The Dry Powder Can’t Get Here Soon Enough

Article originally posted on Globe St. on February 5, 2024

Conditions in CRE are, well, peculiar. On one side the bottom’s getting closer. BlackRock Real Estate Research has said that now is the time to invest in CRE. And Colliers U.S. CEO Gil Borok recently said on CNBC, “Buyer and seller equilibrium is being reached, which also helps in terms of starting to move volume, sort of a more realistic take on pricing certainly helps the market.”

But then, markets are recognizing how precarious conditions can be for banks, the institutions that are traditionally the largest suppler of financing for commercial real estate. Concerns about conditions in CRE might push banks into restricting lending even more, which would reduce available financing and make the industry more dependent on alternative funding sources, like private equity, with significant higher financing costs than commercial banks.
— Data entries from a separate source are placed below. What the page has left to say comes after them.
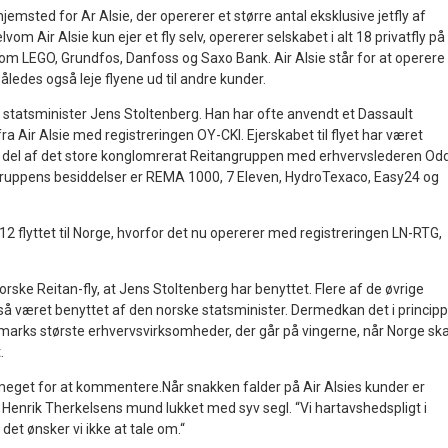
emsted for Ar Alsie, der opererer et større antal eksklusive jetfly af
vom Air Alsie kun ejer et fly selv, opererer selskabet i alt 18 privatfly på
m LEGO, Grundfos, Danfoss og Saxo Bank. Air Alsie står for at operere
åledes også leje flyene ud til andre kunder.
e statsminister Jens Stoltenberg. Han har ofte anvendt et Dassault
ra Air Alsie med registreringen OY-CKI. Ejerskabet til flyet har været
n del af det store konglomrerat Reitangruppen med erhvervslederen Od
 gruppens besiddelser er REMA 1000, 7 Eleven, HydroTexaco, Easy24 og
012 flyttet til Norge, hvorfor det nu opererer med registreringen LN-RTG,
orske Reitan-fly, at Jens Stoltenberg har benyttet. Flere af de øvrige
så været benyttet af den norske statsminister. Dermedkan det i princip
nmarks største erhvervsvirksomheder, der går på vingerne, når Norge ska
.
e meget for at kommentere.Når snakken falder på Air Alsies kunder er
 Henrik Therkelsens mund lukket med syv segl. “Vi hartavshedspligt i
 det ønsker vi ikke at tale om.“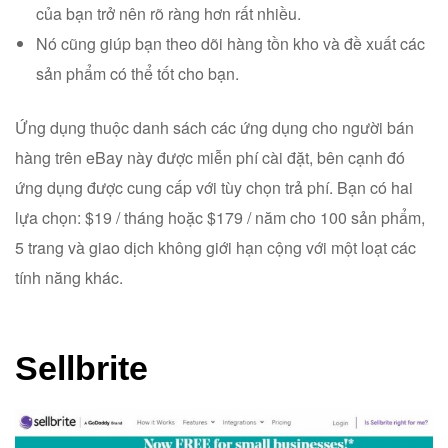
của bạn trở nên rõ ràng hơn rất nhiều.
Nó cũng giúp bạn theo dõi hàng tồn kho và đề xuất các
sản phẩm có thể tốt cho bạn.
Ứng dụng thuộc danh sách các ứng dụng cho người bán
hàng trên eBay này được miễn phí cài đặt, bên cạnh đó
ứng dụng được cung cấp với tùy chọn trả phí. Bạn có hai
lựa chọn: $19 / tháng hoặc $179 / năm cho 100 sản phẩm,
5 trang và giao dịch không giới hạn cộng với một loạt các
tính năng khác.
Sellbrite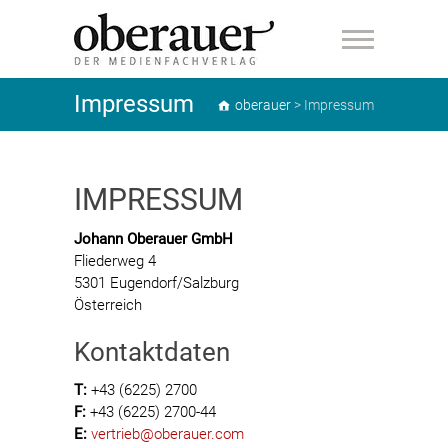
oberauer
Impressum
oberauer
>
Impressum
IMPRESSUM
Johann Oberauer GmbH
Fliederweg 4
5301 Eugendorf/Salzburg
Österreich
Kontaktdaten
T:
+43 (6225) 2700
F:
+43 (6225) 2700-44
E:
vertrieb@oberauer.com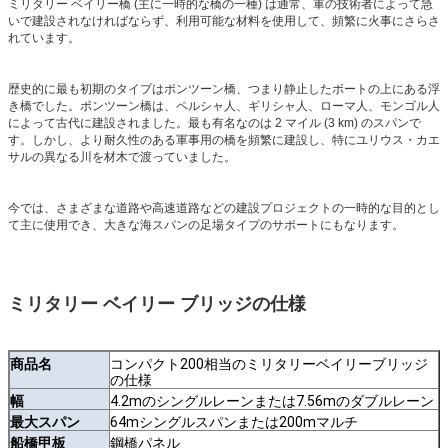
ミリタリー ベイリー橋 (主に一時的な橋の一種) は通常、軍の技術者によって急
いで建設されなければならず、利用可能な材料を使用して、頻繁に火事にさらさ
れています。
歴史的に最も初期のタイプはポンツーン橋、つまり静止したボートの上にある浮
き橋でした。ポンツーン橋は、ペルシャ人、ギリシャ人、ローマ人、モンゴル人
によって古代に建設されました。最も有名なのは 2 マイル (3 km) のスパンで
す。しかし、より耐久性のある軍事用の橋を頻繁に建設し、特にユリウス・カエ
サルの異なる川を材木で渡っていました。
今では、さまざまな道路や高速道路などの建設プロジェクトの一時的な目的とし
て主に使用でき、大きな海スパンの足場タイプのサポートにもなります。
ミリタリー ベイリー ブリッジの仕様
商品名
コンパクト200相当のミリタリーベイリーブリッジ
の仕様
幅
4.2mのシングルレーンまたは7.56mのダブルレーン
最大スパン
64mシングルスパンまたは200mマルチ
船橋甲板
鋼橋パネル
Virtually everyone that has spoken to GlobeSt.com in the last 12 to 18 months about the topic has mentioned how much capital has been sitting on the sidelines — dry powder waiting for opportunities to invest. Given the problems facing banks and their reluctance to attract more attention from regulators, chances are that the cash will get funneled through other ways, like water pressure on a membrane pushing in until something breaks.
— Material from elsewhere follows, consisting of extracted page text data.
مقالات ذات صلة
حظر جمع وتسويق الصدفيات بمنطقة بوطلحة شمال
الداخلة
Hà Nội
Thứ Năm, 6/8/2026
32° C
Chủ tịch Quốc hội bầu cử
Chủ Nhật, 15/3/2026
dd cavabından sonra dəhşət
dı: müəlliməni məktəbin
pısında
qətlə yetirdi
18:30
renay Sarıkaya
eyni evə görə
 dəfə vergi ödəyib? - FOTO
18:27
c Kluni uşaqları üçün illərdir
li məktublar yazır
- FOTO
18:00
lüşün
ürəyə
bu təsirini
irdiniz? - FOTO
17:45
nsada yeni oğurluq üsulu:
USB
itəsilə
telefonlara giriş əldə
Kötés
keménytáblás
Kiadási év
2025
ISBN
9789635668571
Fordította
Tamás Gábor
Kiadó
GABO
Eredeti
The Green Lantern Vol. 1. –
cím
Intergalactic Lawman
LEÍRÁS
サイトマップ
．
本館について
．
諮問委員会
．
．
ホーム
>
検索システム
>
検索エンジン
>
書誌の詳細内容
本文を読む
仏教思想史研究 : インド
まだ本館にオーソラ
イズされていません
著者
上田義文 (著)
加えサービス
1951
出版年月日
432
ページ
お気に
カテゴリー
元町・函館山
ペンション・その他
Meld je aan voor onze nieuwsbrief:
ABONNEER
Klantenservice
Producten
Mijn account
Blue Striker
SL Green Realty’s of a $1 billion opportunity debt vehicle; RXR and Ares Management’s formation of a $1 billion fund for distressed office assets in New York City; Ethan Penner and Chad Carpenter’s new REIT raising $1 billion to for office owner and investor fund debt solutions; and a new Goldman Sachs $2.6 billion fund for CRE lending are all examples.
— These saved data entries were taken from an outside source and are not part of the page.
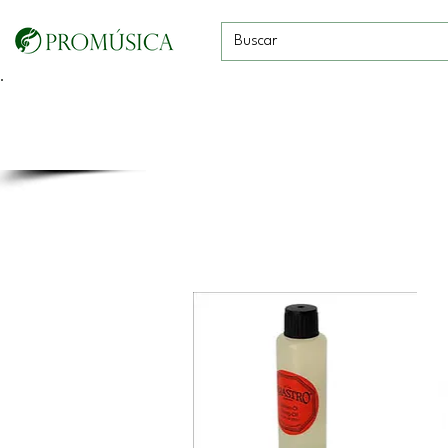
Guitarras, Bajos y
Cuerdas con
Vientos
Baterías
Ukeleles
arco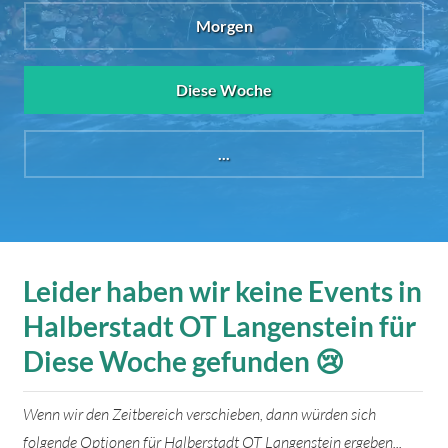
Morgen
Diese Woche
...
Leider haben wir keine Events in
Halberstadt OT Langenstein für
Diese Woche gefunden 😢
Wenn wir den Zeitbereich verschieben, dann würden sich
folgende Optionen für Halberstadt OT Langenstein ergeben...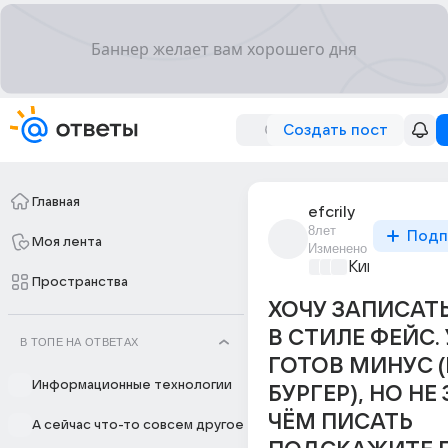
Создать пост
Главная
efcrily
8лет
Подп
Моя лента
Изменено
Киномания
+4
Пространства
ХОЧУ ЗАПИСАТ
В СТИЛЕ ФЕЙС.
В ТОПЕ НА ОТВЕТАХ
ГОТОВ МИНУС (
Информационные технологии
БУРГЕР), НО НЕ
ЧЁМ ПИСАТЬ
А сейчас что-то совсем другое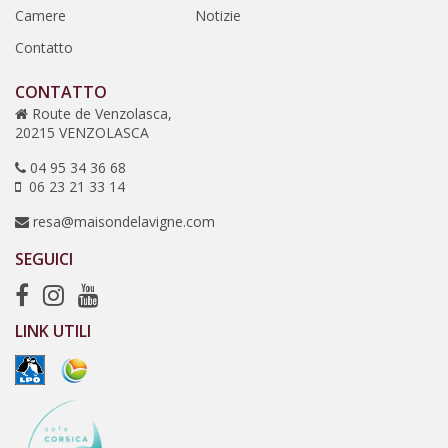
Camere
Notizie
Contatto
CONTATTO
Route de Venzolasca,
20215 VENZOLASCA
04 95 34 36 68
06 23 21 33 14
resa@maisondelavigne.com
SEGUICI
LINK UTILI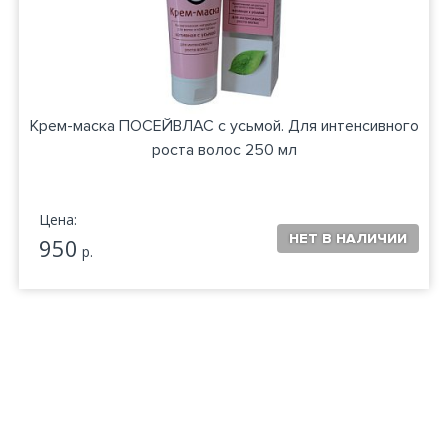
Крем-маска ПОСЕЙВЛАС с усьмой. Для интенсивного
роста волос 250 мл
Цена:
950
р.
Two others have broken news recently. Ran Eliasaf’s 15-year-old Northwind Group, based in Manhattan, has already originated in $300 million commercial property loans through January, according to MarketWatch. At that rate, Eliasaf expects to lend between $1.5 billion and $2 billion in 2024, typically at one-to-three-year floating rates at 2% to 3% more than bank financing.

Blackstone’s former head of real estate acquisitions in the Americas, Tyler Henritze, has a new firm, Town Lane, looking to raise $1 billion by Q2, according to the Wall Street Journal. Their focus is industrial and multifamily in the Sun Belt as well as hotels. Money reportedly is coming in from Ivy League university endowments, foundations, and family offices. His younger sister, Parker Morse, formerly a principal with Sycamore Partners, is the chief operating officer.

The interesting question is whether, by the time banks come back to CRE, the landscape will have shifted, with the banks having to work hard to regain their share.